Céline DELBECQ, Le vent souffle sur Erzebeth, Lansman, 2017, 62 p., 12€, ISBN : 978-2-8071-0162-3
Six jours par mois, le vent souffle sur Somlyo, petit village enclavé sur une île, entre mer et montagne. Six jours par mois, les bourrasques frappent, les éléments se déchaînent, les vagues rompent tout sur leur passage, le volcan Popracapato crache. Six jours par mois, les débris volent, le sang coule, la mort s’active. Six jours par mois, Erzebeth Rozgovnyi, qui vit encore chez sa mère, délire et se laisse emporter par ses vieux démons : son père mort trop tôt, son amant Hyvàn évaporé dans la nature, son enfance avortée. Au village, on s’accroche, on attend patiemment que la tempête passe. Mais toujours il y a quelques imprudents qui sortent et se font happer par une branche, une vague, un rocher…
Erzebeth aussi s’égare dehors. Elle sauve de la noyade la fille du médecin, ce qui lui vaut d’être adorée par tout le village.
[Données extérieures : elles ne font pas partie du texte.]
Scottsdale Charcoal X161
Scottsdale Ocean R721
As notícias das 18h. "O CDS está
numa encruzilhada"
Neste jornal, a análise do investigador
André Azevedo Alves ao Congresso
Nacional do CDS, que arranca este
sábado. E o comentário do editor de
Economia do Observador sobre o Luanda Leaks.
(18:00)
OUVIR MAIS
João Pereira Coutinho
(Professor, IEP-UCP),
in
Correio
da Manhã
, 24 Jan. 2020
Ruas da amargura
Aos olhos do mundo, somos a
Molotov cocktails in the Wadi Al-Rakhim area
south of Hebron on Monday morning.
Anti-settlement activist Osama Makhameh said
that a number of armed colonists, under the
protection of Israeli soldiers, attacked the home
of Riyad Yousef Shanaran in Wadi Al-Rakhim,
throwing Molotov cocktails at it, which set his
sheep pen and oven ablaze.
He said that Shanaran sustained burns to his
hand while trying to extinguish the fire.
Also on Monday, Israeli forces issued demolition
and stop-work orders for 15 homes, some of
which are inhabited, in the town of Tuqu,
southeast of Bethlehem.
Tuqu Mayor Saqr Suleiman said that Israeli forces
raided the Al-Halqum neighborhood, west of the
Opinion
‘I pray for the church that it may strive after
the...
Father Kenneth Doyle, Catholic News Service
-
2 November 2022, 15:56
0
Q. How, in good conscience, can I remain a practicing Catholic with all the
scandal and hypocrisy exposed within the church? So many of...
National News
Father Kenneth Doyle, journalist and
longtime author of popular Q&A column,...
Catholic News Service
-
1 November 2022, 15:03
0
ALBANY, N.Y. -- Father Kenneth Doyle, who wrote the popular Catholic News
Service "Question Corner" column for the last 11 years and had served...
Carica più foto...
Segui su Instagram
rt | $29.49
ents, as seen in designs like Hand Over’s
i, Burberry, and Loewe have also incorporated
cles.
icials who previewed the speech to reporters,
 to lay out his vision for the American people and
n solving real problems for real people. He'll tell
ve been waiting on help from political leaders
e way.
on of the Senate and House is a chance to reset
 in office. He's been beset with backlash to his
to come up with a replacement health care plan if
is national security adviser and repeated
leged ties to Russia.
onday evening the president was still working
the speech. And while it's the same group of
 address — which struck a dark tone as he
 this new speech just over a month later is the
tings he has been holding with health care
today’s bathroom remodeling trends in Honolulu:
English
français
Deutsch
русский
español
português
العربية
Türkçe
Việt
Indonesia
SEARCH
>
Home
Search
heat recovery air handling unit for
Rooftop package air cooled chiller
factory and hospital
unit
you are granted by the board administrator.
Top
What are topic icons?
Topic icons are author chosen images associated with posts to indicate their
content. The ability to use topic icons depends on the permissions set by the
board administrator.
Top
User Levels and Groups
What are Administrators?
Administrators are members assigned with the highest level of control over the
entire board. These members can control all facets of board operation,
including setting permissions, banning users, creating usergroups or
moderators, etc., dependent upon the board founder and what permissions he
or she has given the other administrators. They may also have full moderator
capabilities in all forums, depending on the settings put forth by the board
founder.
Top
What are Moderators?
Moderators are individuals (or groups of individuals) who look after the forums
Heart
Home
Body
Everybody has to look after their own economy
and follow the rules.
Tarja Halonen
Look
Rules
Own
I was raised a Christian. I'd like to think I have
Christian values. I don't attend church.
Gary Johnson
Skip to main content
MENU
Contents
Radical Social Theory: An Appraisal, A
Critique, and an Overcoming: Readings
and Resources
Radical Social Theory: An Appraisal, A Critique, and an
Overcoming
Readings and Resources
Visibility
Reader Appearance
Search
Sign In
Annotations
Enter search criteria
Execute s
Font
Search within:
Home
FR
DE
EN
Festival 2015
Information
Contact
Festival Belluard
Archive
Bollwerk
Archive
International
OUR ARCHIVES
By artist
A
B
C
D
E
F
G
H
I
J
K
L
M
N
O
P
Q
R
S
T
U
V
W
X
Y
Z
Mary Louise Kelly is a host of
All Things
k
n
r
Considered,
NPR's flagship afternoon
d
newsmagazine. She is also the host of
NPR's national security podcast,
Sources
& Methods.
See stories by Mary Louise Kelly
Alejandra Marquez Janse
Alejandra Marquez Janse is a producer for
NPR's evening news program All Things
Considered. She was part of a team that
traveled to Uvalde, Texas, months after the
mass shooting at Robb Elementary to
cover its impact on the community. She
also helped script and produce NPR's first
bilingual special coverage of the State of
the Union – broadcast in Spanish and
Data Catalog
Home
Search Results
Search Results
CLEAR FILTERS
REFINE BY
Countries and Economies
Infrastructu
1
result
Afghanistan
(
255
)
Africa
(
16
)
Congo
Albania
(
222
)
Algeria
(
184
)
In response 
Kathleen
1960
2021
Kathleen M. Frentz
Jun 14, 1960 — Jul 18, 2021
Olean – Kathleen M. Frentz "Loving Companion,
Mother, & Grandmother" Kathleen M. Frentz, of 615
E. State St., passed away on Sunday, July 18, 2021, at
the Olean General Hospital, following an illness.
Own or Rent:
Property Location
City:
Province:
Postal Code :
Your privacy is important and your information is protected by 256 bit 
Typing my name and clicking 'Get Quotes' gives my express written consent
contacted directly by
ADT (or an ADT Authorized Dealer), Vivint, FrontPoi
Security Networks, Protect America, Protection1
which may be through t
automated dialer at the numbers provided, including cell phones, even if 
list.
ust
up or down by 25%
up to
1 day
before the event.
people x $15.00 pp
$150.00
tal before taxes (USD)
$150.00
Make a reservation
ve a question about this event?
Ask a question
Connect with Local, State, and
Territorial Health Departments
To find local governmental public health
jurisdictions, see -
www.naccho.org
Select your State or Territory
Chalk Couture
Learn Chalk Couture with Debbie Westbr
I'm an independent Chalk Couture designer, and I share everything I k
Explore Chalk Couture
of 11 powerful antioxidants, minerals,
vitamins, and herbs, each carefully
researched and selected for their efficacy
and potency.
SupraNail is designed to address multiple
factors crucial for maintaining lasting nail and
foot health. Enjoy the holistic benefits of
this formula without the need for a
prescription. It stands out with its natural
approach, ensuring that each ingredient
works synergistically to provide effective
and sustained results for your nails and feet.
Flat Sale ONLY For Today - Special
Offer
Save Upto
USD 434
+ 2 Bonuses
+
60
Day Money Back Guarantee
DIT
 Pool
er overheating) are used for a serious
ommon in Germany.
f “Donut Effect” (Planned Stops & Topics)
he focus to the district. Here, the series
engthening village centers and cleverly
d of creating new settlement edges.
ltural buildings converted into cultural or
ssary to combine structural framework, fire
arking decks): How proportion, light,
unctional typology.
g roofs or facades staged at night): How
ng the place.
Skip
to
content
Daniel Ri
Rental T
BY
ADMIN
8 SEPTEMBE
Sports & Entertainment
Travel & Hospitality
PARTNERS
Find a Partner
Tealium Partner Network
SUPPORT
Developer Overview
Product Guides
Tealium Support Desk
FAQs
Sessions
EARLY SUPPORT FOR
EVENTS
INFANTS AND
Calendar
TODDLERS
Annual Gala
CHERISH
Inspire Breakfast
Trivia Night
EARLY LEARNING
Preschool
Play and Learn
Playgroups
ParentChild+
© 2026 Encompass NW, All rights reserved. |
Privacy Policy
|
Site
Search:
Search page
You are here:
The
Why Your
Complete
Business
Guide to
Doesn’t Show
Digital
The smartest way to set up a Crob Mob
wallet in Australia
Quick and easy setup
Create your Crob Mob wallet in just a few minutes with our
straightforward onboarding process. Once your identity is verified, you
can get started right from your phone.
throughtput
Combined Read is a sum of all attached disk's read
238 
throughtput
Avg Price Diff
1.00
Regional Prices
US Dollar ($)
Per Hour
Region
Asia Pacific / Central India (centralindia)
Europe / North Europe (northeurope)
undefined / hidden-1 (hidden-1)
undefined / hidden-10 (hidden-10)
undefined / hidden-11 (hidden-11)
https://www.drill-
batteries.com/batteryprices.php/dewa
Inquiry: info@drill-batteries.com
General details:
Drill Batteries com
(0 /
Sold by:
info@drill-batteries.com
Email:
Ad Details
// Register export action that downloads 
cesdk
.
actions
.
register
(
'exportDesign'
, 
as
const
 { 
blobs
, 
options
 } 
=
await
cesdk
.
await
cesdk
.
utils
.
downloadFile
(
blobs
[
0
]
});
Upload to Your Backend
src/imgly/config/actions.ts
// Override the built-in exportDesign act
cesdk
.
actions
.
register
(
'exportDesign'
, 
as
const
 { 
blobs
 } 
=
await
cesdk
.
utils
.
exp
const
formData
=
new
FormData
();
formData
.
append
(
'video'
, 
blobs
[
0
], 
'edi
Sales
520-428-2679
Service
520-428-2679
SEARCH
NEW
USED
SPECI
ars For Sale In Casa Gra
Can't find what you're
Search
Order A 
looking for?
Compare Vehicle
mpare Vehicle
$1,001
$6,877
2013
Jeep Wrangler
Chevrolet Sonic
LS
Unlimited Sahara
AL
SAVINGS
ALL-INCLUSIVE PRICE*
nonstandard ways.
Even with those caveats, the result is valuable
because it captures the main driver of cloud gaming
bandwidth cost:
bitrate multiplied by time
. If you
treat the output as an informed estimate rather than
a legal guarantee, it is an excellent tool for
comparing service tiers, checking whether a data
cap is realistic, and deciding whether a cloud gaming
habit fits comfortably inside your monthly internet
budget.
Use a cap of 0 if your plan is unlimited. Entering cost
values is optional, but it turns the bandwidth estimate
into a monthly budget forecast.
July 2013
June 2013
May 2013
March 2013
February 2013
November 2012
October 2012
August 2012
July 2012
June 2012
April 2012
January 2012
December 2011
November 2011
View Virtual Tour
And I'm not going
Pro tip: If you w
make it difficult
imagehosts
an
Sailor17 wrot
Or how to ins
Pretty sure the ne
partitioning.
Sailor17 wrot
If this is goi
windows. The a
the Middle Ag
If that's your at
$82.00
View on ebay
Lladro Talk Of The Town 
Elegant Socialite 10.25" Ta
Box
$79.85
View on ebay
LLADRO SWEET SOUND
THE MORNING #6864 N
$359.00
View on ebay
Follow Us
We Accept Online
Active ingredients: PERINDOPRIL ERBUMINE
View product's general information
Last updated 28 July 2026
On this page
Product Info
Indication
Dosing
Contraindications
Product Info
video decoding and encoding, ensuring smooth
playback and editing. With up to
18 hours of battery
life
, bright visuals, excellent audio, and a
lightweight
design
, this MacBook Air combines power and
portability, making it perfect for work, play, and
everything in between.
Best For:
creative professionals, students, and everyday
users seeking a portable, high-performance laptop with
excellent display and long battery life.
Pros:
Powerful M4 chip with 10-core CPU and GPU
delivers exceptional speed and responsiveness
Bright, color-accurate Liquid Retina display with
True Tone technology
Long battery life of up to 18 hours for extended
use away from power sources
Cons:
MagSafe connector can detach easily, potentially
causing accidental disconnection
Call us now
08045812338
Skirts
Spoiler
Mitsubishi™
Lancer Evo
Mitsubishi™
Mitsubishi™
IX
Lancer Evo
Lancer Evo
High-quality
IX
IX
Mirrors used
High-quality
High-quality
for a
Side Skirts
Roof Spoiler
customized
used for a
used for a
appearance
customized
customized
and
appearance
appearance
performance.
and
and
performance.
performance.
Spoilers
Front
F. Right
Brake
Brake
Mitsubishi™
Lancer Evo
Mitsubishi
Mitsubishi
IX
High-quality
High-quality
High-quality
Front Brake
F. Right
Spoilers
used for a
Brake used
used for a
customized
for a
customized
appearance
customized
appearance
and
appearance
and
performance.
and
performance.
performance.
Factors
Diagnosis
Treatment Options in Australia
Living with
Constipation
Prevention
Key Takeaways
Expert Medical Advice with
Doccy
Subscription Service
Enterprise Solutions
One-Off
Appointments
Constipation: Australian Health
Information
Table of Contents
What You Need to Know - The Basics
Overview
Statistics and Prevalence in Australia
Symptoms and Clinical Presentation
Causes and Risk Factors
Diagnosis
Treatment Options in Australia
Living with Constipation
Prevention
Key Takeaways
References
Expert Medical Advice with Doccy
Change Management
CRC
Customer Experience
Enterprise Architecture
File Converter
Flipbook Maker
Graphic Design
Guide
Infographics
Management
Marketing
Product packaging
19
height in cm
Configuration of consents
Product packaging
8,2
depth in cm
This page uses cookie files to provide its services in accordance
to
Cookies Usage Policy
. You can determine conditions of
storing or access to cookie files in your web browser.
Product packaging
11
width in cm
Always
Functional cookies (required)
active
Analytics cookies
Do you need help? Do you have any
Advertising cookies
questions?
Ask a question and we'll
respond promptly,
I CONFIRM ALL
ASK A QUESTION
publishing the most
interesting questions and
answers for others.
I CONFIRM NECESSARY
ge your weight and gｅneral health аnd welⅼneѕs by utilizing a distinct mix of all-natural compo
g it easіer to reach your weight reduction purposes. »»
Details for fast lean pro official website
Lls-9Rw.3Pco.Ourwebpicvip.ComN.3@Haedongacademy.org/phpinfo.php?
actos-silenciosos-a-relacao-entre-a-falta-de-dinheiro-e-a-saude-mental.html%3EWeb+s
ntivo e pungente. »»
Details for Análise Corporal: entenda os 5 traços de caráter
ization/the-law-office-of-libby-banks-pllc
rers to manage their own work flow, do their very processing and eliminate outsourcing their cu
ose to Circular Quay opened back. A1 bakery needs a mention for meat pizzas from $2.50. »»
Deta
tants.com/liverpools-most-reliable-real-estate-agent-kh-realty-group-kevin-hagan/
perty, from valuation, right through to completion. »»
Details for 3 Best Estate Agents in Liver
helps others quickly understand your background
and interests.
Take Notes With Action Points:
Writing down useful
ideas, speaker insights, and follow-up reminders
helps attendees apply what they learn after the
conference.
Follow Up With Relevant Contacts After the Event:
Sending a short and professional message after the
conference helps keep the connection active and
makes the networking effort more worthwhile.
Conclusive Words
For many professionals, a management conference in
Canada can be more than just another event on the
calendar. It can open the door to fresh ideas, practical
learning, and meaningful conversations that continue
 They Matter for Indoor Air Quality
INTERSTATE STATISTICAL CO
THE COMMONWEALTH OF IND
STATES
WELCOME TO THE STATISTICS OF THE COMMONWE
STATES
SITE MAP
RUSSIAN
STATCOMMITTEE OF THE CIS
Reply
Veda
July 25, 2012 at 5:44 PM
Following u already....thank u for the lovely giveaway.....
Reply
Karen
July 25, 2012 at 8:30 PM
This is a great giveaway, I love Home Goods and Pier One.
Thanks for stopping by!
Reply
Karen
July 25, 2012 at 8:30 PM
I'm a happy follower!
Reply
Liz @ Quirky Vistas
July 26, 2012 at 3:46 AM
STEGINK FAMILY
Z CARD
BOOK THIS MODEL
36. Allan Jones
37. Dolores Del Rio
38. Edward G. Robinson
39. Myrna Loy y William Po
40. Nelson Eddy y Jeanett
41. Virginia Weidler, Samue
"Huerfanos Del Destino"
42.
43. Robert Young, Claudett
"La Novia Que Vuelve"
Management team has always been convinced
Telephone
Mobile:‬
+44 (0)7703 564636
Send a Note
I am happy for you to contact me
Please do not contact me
Mais la vénération n’a-t-elle pas un temps ? De sainte, ne peut-on pas rapidement devenir sorcière ? Les jours s’enchaînent, le vent tape sur le système de tout le monde et Erzebeth s’engouffre de plus en plus dans sa folie. La vieillesse l’angoisse. Le contact avec le sang des jeunes filles semble lui être bénéfique et la rajeunir. Doit-il encore couler ? Qui est réellement Erzebeth ? Le médecin parle d’une mystérieuse pathologie, encore peu étudiée, qui serait la cause de son tourment : le syndrome Ventus-Atypo-Psychique. Doit-on l’interner ? Sa mère ne peut s’y résoudre.
Les thèmes affectionnés par Céline Delbecq sont présents dans cette pièce qui mêle fantastique, poétique et légende : la famille, l’absence du père, l’abandon, la mort, les fantômes, la folie, les êtres exclus… Une critique de notre société se lit entre les lignes. Comment des êtres humains peuvent tout à coup se retourner contre celui dont on faisait l’éloge quelques jours plus tôt. Comment une foule, incarnée et portée ici par un chœur d’habitants et des chants paysans, peut se faire tribunal et acter le jugement d’une présumée innocente. Comment la rumeur peut facilement enfler. Comment stigmatiser les personnes qui n’agissent pas comme les autres, qui sont « différentes ». Somlyo, ce lieu indéfini qu’on imagine bien slave, pourrait être un village identique à celui de Twin Peaks où il se passe des choses bien étranges. Les fantômes réapparaissent, des individus disparaissent, d’autres fustigent ou sont fustigés, les éléments et la nature n’en font qu’à leur tête, le temps et l’époque semblent comme suspendus. Ce récit épique s’imprègne également de la légende de Báthory Erzsébet, cette comtesse hongroise qui, à la fin du XVIème siècle, aurait tué de nombreuses jeunes femmes. Surnommée la « Comtesse sanglante » ou la « Comtesse Dracula », elle se serait baignée dans le sang de ses victimes. Par ce récit fort, formellement différent des précédents, Céline Delbecq prouve une fois encore qu’elle est une auteure dramatique incontournable de cette dernière décennie.